Last night, Brenda Adams, executive director for Columbia County Habitat for Humanity, and Georgene Gardner, from Habitat's site selection committee, came to the Common Council meeting to request land for their next project. They have their eye on "Diamond Park" in the 200 block of Columbia Street, part of which is owned by the City of Hudson, the other part by Hudson Community Development and Planning Agency (HCDPA).
There they plan to build three houses similar to the ones just being completed at 444 and 446 Columbia Street--houses that Adams referred to as "Federal style." This is a new housing model for Habitat, developed to create houses that were more compatible with the architecture of Hudson than the single-story houses that Habitat typically builds and those they built on Mill Street in Hudson.
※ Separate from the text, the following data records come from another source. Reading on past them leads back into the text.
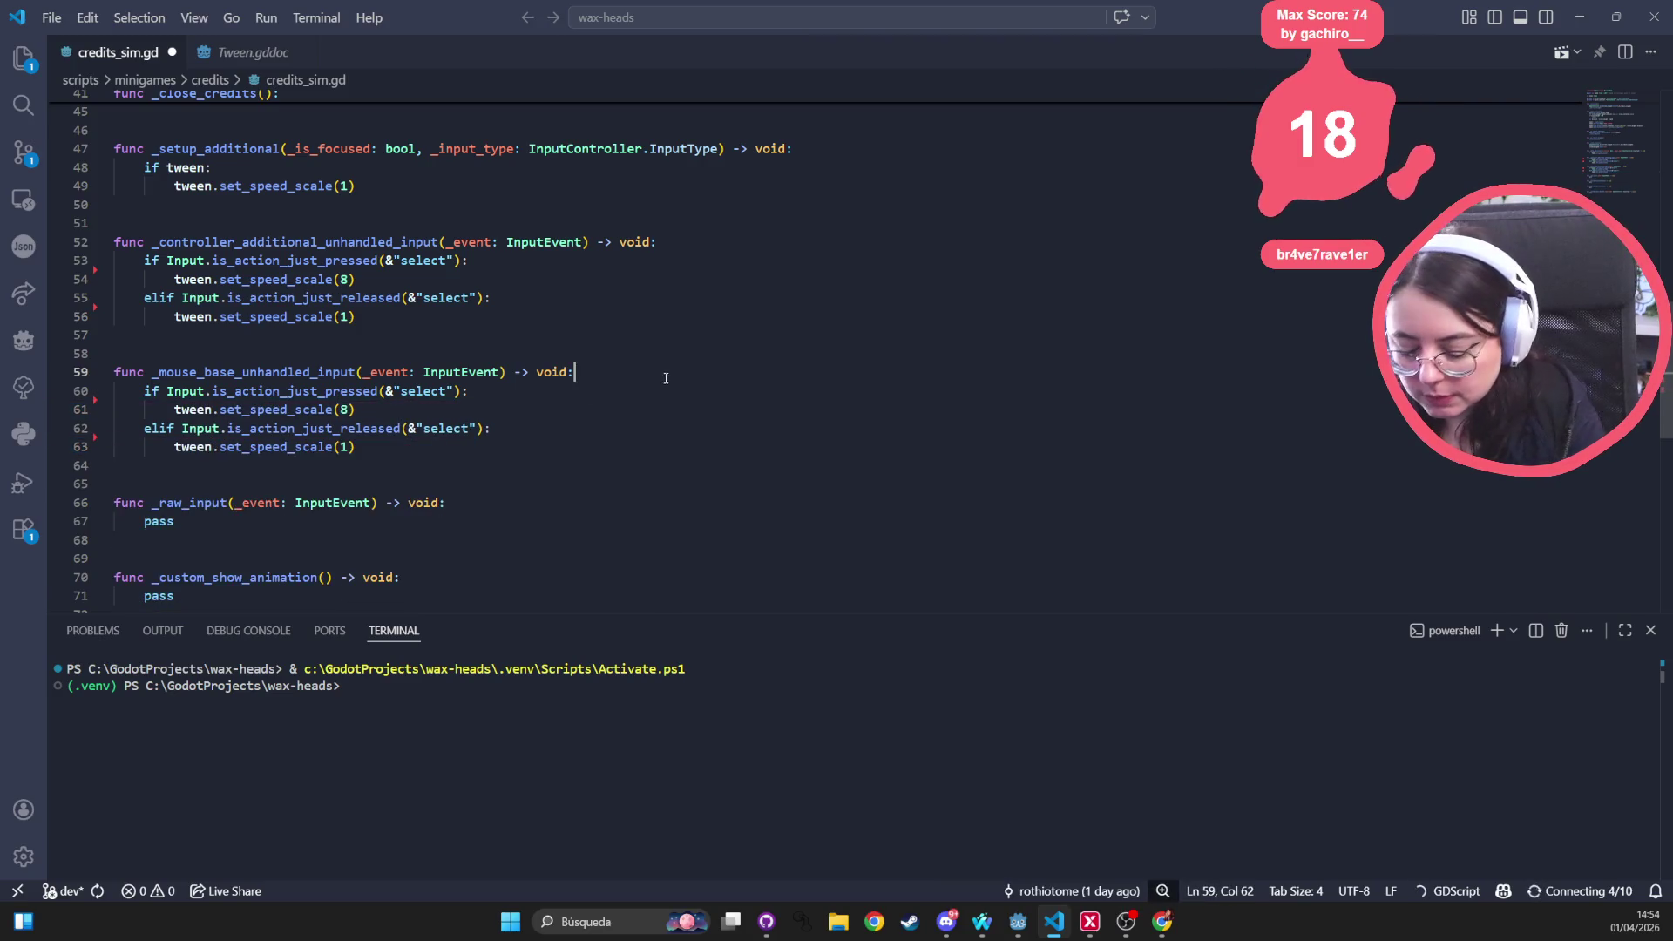
left_click(764, 921)
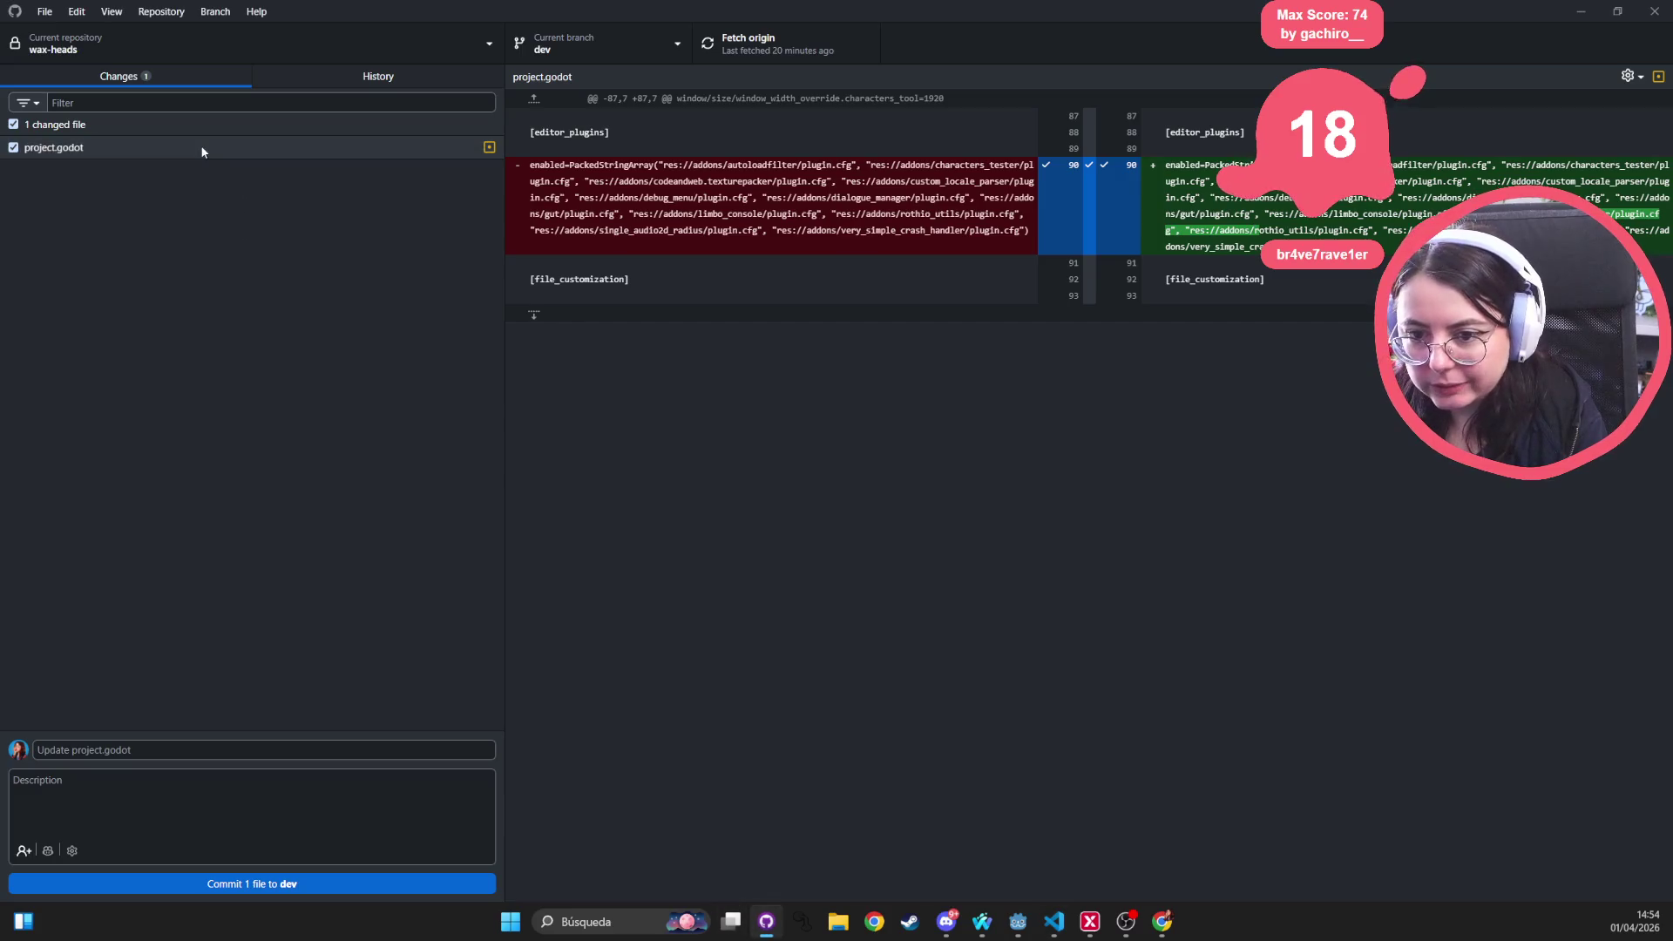
Save credits_sim.gd and review its diff in GitHub Desktop
key("alt+Tab")
left_click(573, 352)
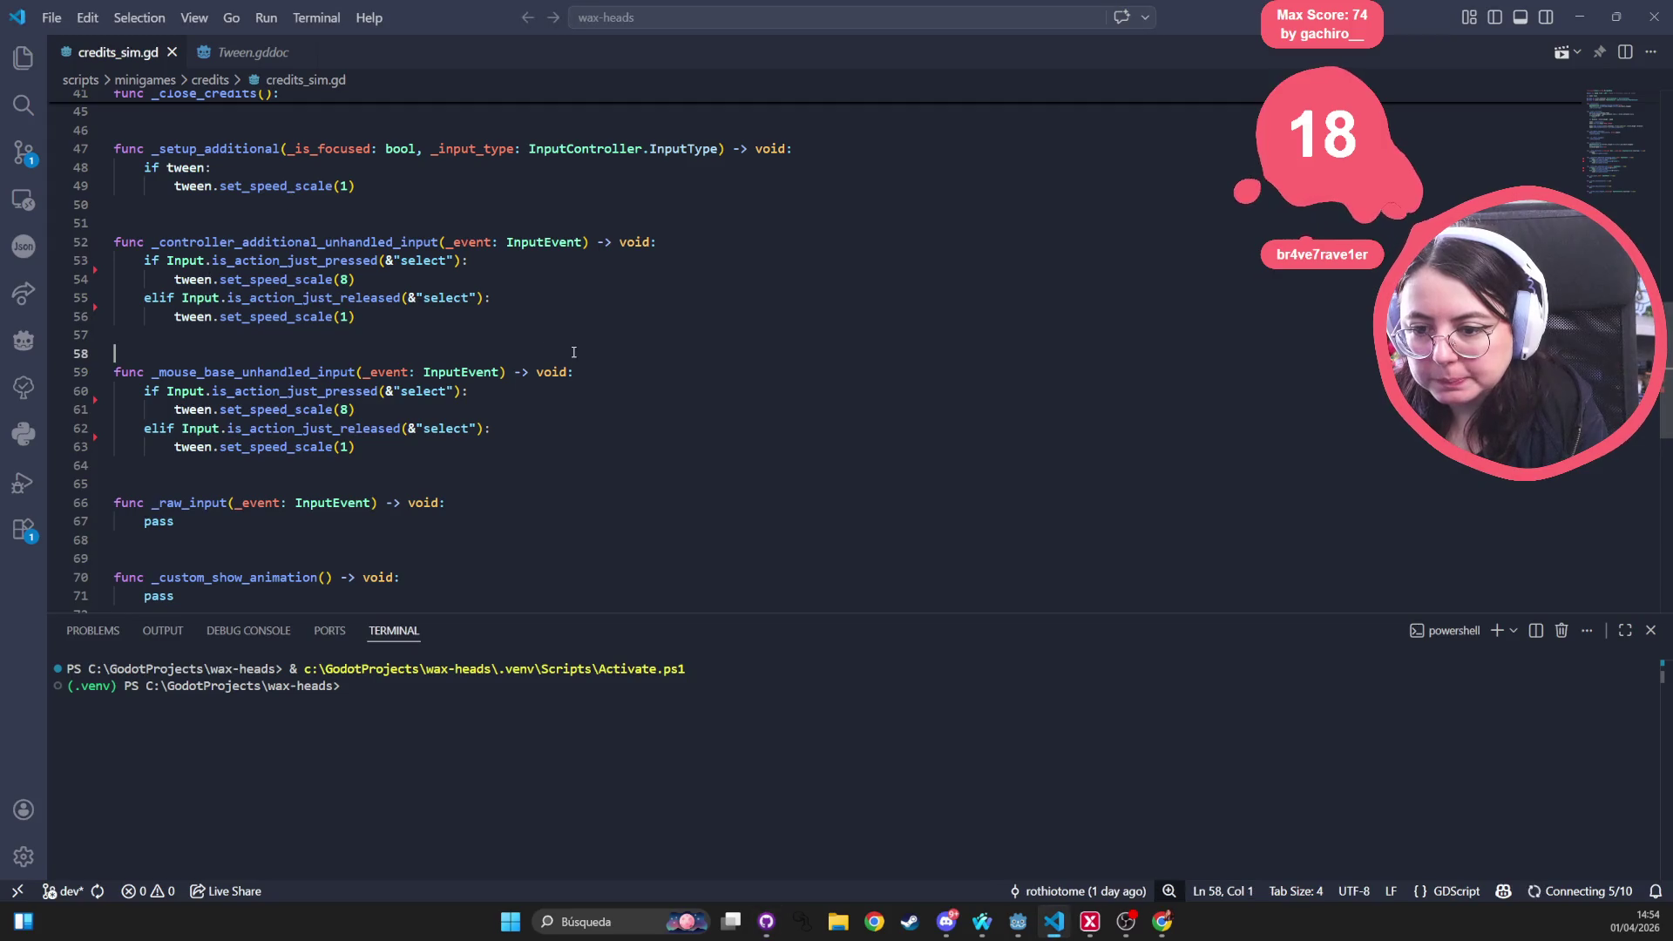
key("alt+Tab")
left_click(180, 174)
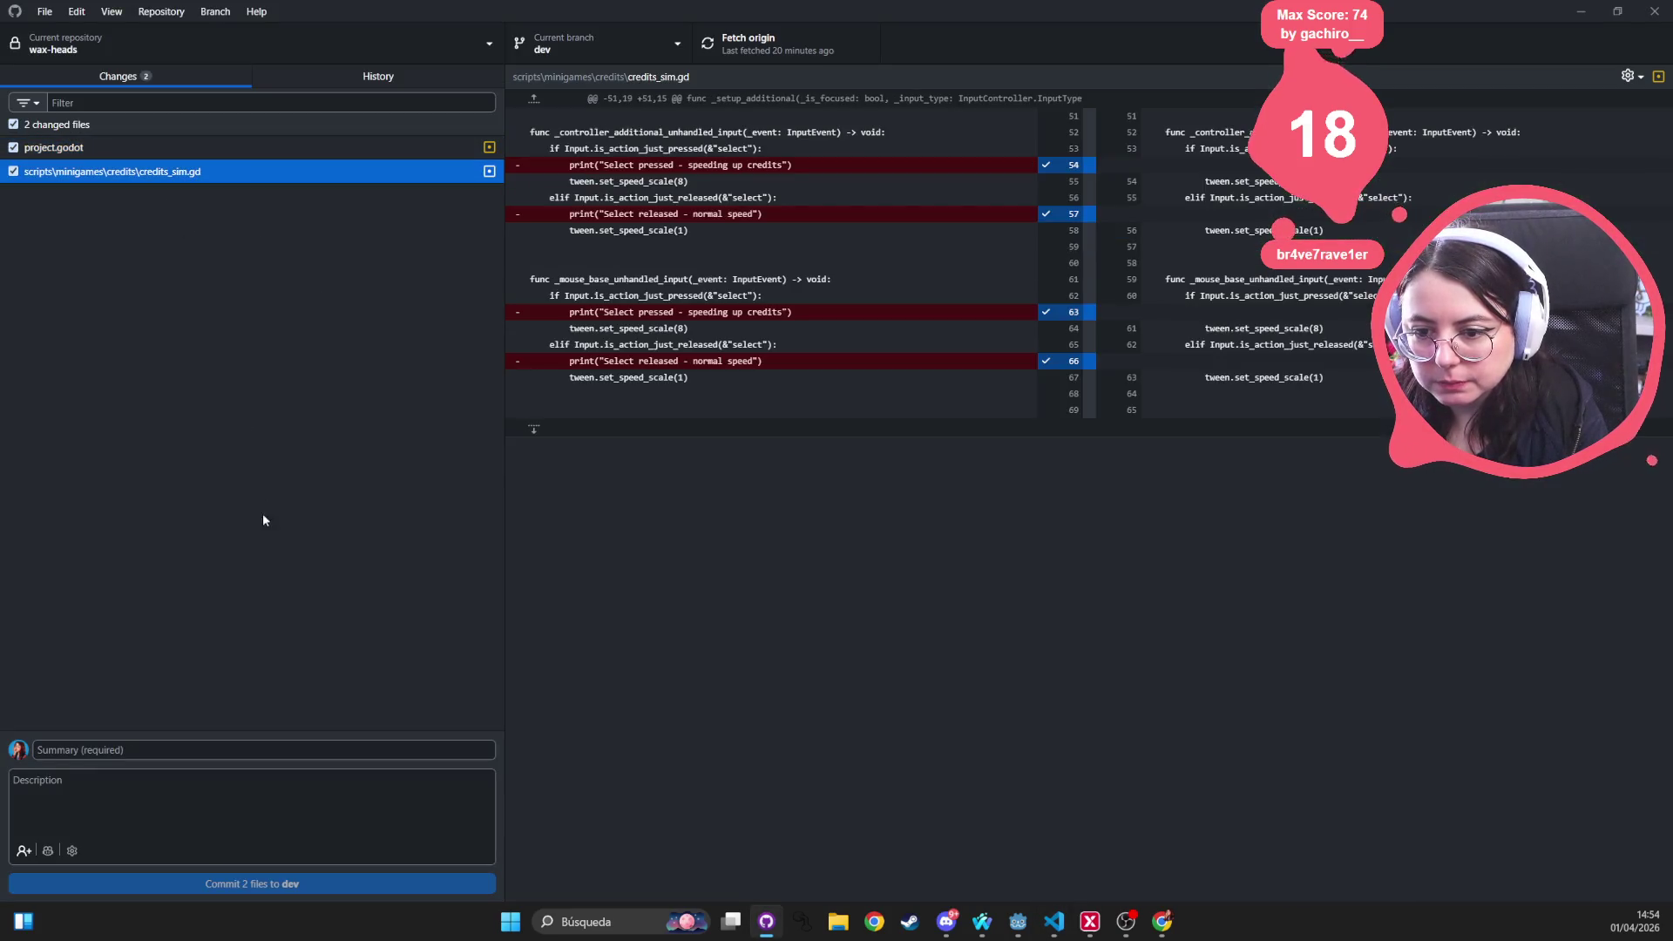
Exclude project.godot, commit as 'remove unnecessary prints' to dev, and push to origin
left_click(13, 147)
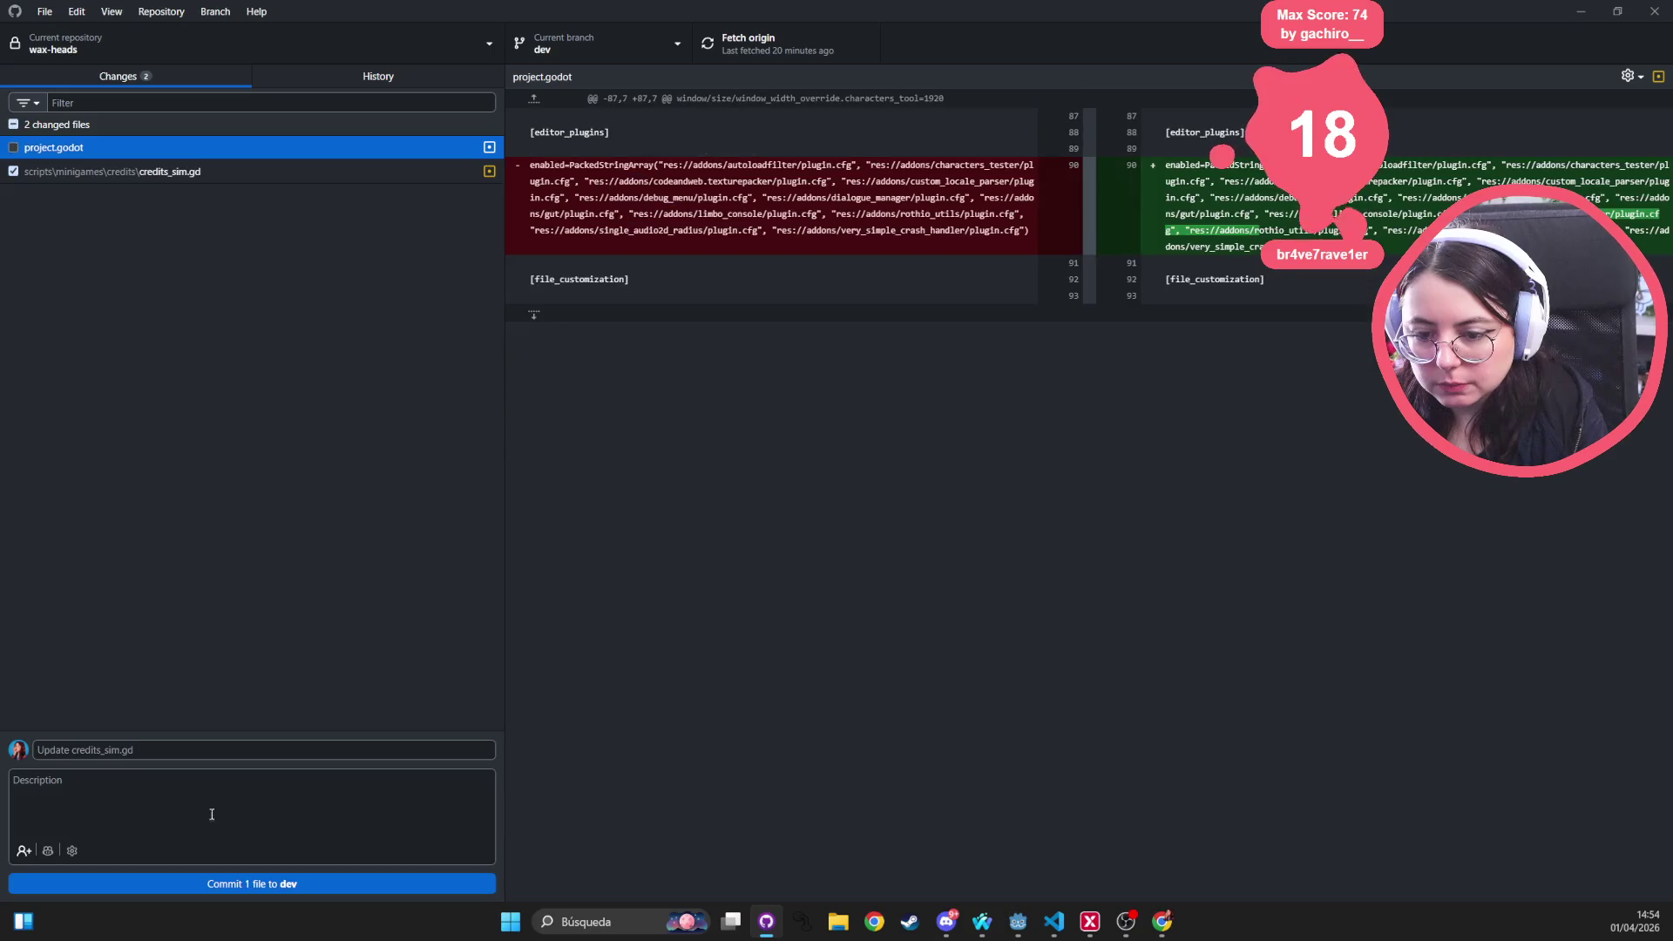
type("remove unnec")
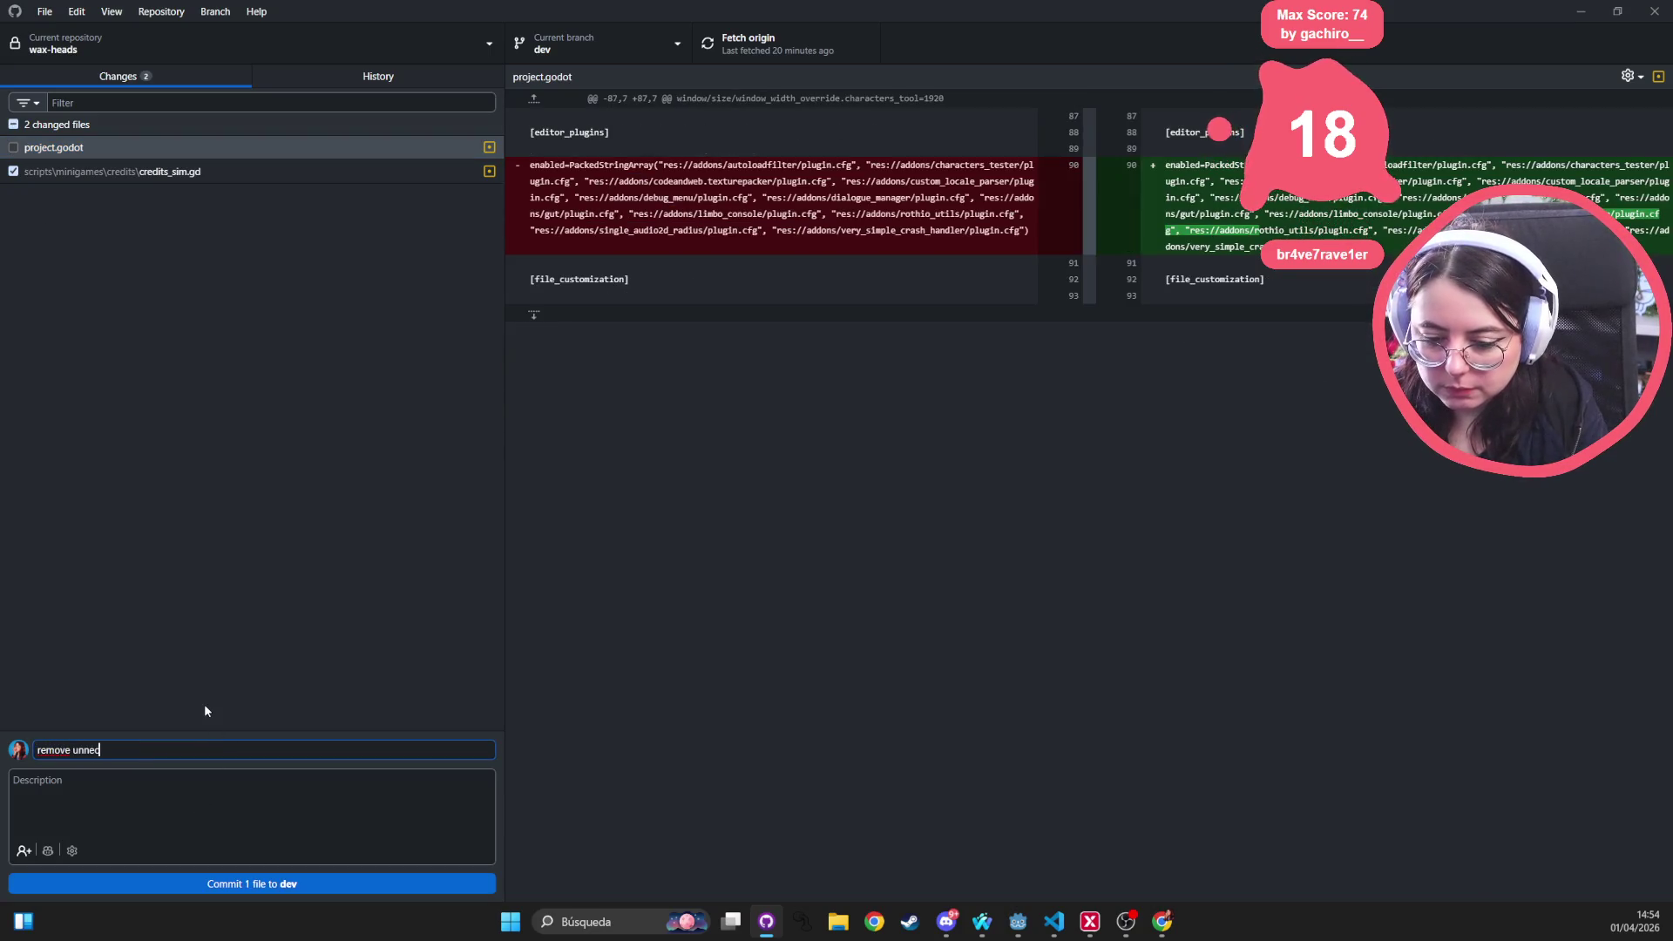
type("essary prints")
Adams said Habitat was anxious to continue its partnership with Hudson, saying we "love building in Hudson," and Common Council President Don Moore seemed equally happy about entertaining their request until it was revealed that Habitat needed a commitment from the City of Hudson by the end of the month. It seems that Omni Housing Development is interested in the same land for building replacement units for Bliss Towers, and since Omni is not pursuing a "tax credit option," their deadline for identifying the properties they want isn't until summer. Although Moore seemed uncertain about how to deal with two requests for the same property, Mayor Scalera was clear in his preference for giving the lots to Habitat, suggesting that there might be people in Bliss Towers who would qualify for a Habitat house, thus reducing the number of replacement units needed.
If the lots go to Habitat for Humanity, the City must donate the land, but the houses will be sold to qualified home buyers who will pay property taxes. If the lots are used as part of the Bliss Towers replacement, Omni would purchase the land from the City but the buildings constructed on the lots would be tax exempt.
Columbia County Habitat for Humanity has so far built or rehabbed twelve houses in Columbia County, and, if I'm not mistaken, nine of them are in Hudson. Habitat is mandated to build where there is water and sewer, and in Columbia County that mandate limits the possibilities. Also, they need the land to be donated, and Mayor Scalera and the Common Council have been happy to turn over City-owned vacant lots to the organization. Adams mentioned two land donations in other parts of the county, neither of which worked out: one because of environmental issues; the other title issues.
The lots on Columbia Street may also have title issues. In 2003, the City of Hudson deeded the property to the Power and Restoration Church, which wanted to build a church building there. A condition of the gift was that construction had to begin within two years. If it didn't, the property would revert back to the City. City Attorney Jack Connor advised Adams to check with their title company to make certain that the lots could get title insurance because of the "reverter."